The Federal Reserve's higher-for-longer guidance last week and resulting impact on mortgage rates is another blow to the housing market that will drag down sales further, Mortgage Bankers Association deputy chief economist Joel Kan told MNI.
The Fed's Summary of Economic Projections guidance "certainly added some upside risks to rates," Kan said, and that will be a blow to sales. "The reduction in cuts next year and the higher-for-longer message taken together is an upside surprise."
The MBA's most recent forecast for existing home sales to bottom out in the third quarter at a seasonally adjusted annual rate of 4.14 million will likely be pushed back to the fourth quarter, but Kan is still anticipating mortgage rates to soften in early 2024. "The story is about what happens to rates and inventory."
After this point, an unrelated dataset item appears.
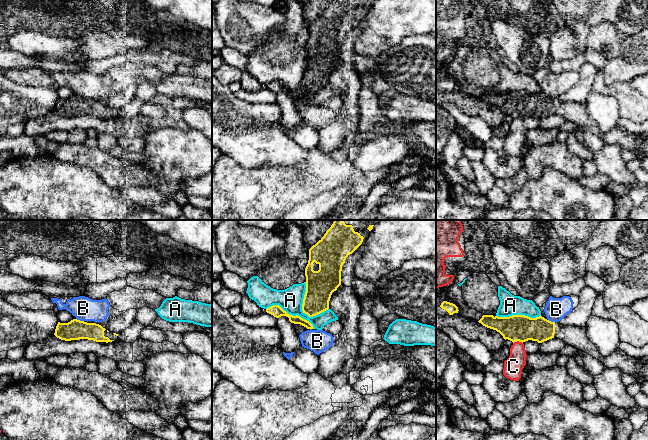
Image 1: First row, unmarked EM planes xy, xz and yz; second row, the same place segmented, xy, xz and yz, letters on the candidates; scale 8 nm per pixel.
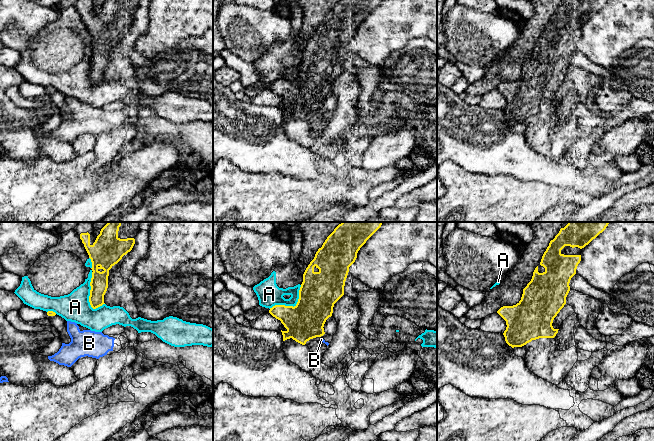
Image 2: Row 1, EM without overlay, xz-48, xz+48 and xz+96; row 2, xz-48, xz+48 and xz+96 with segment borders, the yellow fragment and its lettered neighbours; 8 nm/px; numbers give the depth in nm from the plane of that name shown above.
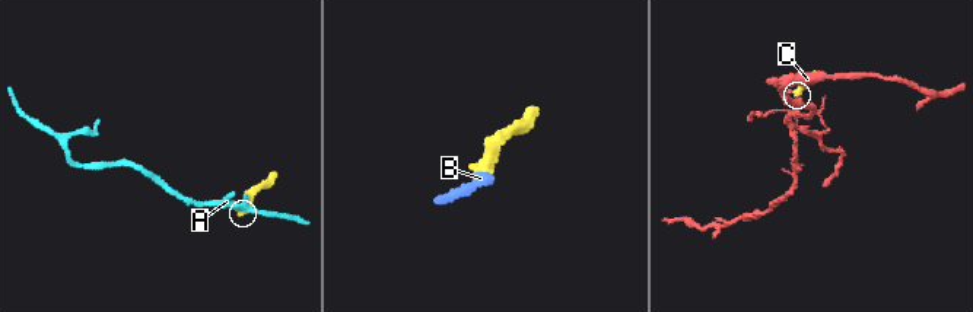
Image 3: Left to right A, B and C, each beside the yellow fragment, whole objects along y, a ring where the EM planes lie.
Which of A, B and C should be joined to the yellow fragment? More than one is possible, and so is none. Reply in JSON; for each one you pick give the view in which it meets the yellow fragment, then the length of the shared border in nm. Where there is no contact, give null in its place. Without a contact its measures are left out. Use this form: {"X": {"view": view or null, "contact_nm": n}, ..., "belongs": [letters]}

The housing market has been surprisingly resilient in the face of higher mortgage rates, but the latest leg up higher in borrowing costs will take a toll on home sales, while prices are seen moving sideways. "Our forecast at the national level is for low single digit home price growth in the next couple of years for each of '23, '24 and 2025."
"The current sort of outlook doesn't really change our view on moderating inflation," Kan said. One more Fed hike is not in MBA's forecast. "We're at a point where you're seeing inflation already on the decline." (See: MNI INTERVIEW: Fed's Wright Optimistic On Further Disinflation)
Mortgage applications continued their downward trend last week, as mortgage rates reached their highest levels in nearly 23 years. Rates over 7% and low for-sale inventory continue to create affordability challenges for prospective buyers, he said.
"If we do get rates coming down in the next year or so, expect purchase activity to pick up again, both from an affordability standpoint and just having more available inventory out there for prospective buyers," Kan said. Purchase applications have remained near a 27-year low for two months as mortgages rates hovered at their highest since 2000.
"There is just really no appetite for refinancing by most borrowers," he said. "We don't expect that to change unless rates come down significantly." Refinance activity is down over 20% from last year and has accounted for approximately one third of mortgage applications.
But Kan and the MBA are expecting a mild two quarter U.S. slowdown early next year, citing a cooling labor market, waning excess savings, rate hike effects kicking in, and climbing debt service. A slowdown would ease Treasury yields and help improve housing affordability that would inflate demand.
MBA data shows homebuyer affordability declined in August with the national median payment applied for by purchase applicants increasing to USD2,170 from USD2,162 in July. The national median mortgage payment for FHA loan applicants was at a record-high USD1,909 in August, up from USD1,854 in July and compared with USD1,469 in August 2022. Data from the Atlanta Fed released yesterday shows housing affordability declined to its lowest level on record in July.
"Looking ahead, our forecast is for rates to gradually decline between now and the end of the year, even beyond that," Kan said. "A decline in rates would not only help affordability but would support inventory over the medium term."